| EXERCISE INSTRUCTIONS |
Among the lines below, take the one holding "pinky pip: (297, 343)", the one holding "ring mcp: (209, 215)", and all lines between them. Set them down exactly.

| THE DATA |
——————

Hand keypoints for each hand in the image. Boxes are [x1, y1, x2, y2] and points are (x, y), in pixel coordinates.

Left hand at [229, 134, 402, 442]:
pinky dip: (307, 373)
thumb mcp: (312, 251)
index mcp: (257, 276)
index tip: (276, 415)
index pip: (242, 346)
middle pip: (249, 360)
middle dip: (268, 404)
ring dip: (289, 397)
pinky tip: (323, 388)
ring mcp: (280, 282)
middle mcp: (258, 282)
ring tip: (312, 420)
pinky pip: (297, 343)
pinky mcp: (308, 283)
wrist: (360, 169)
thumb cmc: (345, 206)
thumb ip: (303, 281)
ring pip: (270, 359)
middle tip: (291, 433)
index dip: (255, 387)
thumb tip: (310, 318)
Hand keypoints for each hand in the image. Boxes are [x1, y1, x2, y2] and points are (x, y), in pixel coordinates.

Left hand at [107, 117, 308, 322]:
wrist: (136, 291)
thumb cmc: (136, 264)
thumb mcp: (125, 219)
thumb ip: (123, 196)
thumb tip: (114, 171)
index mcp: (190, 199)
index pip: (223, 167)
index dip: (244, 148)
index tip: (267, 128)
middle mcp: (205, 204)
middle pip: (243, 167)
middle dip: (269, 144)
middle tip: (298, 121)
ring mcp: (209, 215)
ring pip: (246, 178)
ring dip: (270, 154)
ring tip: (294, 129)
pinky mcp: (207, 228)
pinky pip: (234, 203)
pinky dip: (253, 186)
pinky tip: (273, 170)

——————

| SOLUTION TO THIS TASK |
pinky pip: (297, 343)
pinky mcp: (308, 283)
wrist: (360, 169)
thumb cmc: (345, 206)
thumb ip: (303, 281)
ring pip: (270, 359)
middle tip: (291, 433)
index dip: (255, 387)
thumb tip: (310, 318)
Hand keypoints for each hand in the image. Boxes are [x1, y1, x2, y2] and points are (x, y), in pixel coordinates.

Left hand at [107, 117, 308, 322]:
wrist: (136, 291)
thumb cmc: (136, 264)
thumb mcp: (125, 219)
thumb ip: (123, 196)
thumb tip: (114, 171)
index mcp: (190, 199)
index pip: (223, 167)
index dip: (244, 148)
index tip: (267, 128)
middle mcp: (205, 204)
middle pip: (243, 167)
middle dip: (269, 144)
middle tip: (298, 121)
ring mcp: (209, 215)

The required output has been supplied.